多数派の人は、話している側が、「相手の反応を見る」ことで、話の長さなどを自発的に(というか、聞いている側から発信される非言語的メッセージに従って)変えているようなんですね。これ、自発的であればあるほど(話す側の)マナーに沿っていて、相手の反応がはっきりすればするほど、「話している側の」マナー違反に近づくようです。

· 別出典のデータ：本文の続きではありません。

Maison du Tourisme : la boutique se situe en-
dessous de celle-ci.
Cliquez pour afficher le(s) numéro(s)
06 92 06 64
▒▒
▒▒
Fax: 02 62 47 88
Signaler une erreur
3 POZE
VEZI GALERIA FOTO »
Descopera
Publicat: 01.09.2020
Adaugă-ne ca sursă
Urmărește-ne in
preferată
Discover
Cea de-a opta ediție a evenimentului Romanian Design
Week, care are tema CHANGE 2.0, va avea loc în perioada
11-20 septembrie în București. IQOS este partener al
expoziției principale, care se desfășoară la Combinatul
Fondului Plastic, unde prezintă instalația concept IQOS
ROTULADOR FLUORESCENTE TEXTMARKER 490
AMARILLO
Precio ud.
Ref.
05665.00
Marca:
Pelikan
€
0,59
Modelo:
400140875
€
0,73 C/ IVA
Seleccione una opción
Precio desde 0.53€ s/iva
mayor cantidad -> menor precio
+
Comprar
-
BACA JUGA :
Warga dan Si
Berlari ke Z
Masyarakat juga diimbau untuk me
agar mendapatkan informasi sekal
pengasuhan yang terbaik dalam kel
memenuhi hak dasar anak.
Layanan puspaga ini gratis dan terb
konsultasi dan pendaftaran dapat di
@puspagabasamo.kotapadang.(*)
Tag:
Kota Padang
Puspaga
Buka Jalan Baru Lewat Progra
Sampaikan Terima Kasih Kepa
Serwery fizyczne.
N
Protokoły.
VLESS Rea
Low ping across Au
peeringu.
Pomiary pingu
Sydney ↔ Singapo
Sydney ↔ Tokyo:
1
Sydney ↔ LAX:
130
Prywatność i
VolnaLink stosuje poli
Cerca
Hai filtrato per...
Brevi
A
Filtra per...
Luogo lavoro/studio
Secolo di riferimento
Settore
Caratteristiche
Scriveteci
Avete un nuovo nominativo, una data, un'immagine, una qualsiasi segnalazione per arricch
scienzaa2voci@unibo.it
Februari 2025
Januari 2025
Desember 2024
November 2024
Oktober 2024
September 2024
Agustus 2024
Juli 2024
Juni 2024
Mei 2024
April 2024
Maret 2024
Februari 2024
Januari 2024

「相手がはっきりさえぎらざるを得ないほどに話し続ける」のが、「話す側」の、マナー違反なのですね。

 

迷惑ならさえぎれよ、と、わたしは思います。しかし、いろいろ非難されるのもしんどいので、気をつけてはいます。わりと失敗します。相手が怒っていることくらいは感じ取れるからよけいしんどい。

 

 

もうひとつ。

 

ASDの人には、「根本的な理解にたどりついたほうがすっきりして快適である」人がいるように思います。全員かどうかはよくわかりません。

 

明治維新とは、を理解するには、江戸幕府から理解すべき、というか、日本史全部を理解したい! うつ病とは、を理解するのに、精神科の病気とはそもそも何であるのかを知りたいし、うつ病の概念の変遷も知りたい! みたいなことです。そもそも、とか、全体とか、そういうのが気になる。

 

いいんですけどね。勉強するには、この姿勢は大事だと思います。深い理解には不可欠の姿勢です。

 

しかしながら、現実的には、時間が足りないこともあります。わたしは精神科医ですから、うつ病について時間をかけるのはもちろんいいんですけど、日本史とか、知りたいと思った何もかもについて、そもそも、の背景からすべて勉強する時間はありません。

 

でね、これ、話すときにもそうなんです。

明治維新とは、を説明するには、江戸幕府とか日本史全体とかから始めないと」…… 事実かもしれないんですけど、でも、時間がないし、相手はそこまで求めていないかもしれません。

 

 

「○○さんってどういう患者さん?」という質問についても、「45歳男性、うつ病の患者さんで、かなり回復してきました」でいいのか、「45歳男性、うつ病です。会社員で、半年前に発症して4ヶ月前に受診、その時から休職しています。症状はこれこれで、処方はこれこれです。順調に回復して3ヶ月前に復職しました。あと半年薬を続けて終診とする、ということで合意を得ています」のほうがいいのか、時と場合によります。

 

相手の反応を見るのはたいへんなので、そっちにエネルギーを割くためには、「結論から話す」のが楽なようです。上の例でも、まあ、途中で話を終了するとしても、「45歳男性、うつ病です」までは言わせてもらえる。最低限の情報ですよね。

 

 

自発的に話を終わらせるのは難しいです。その超能力、わたしもほしいです。修行はしてます。わたしにとっては、まず結論、というのが、取り組みやすいです。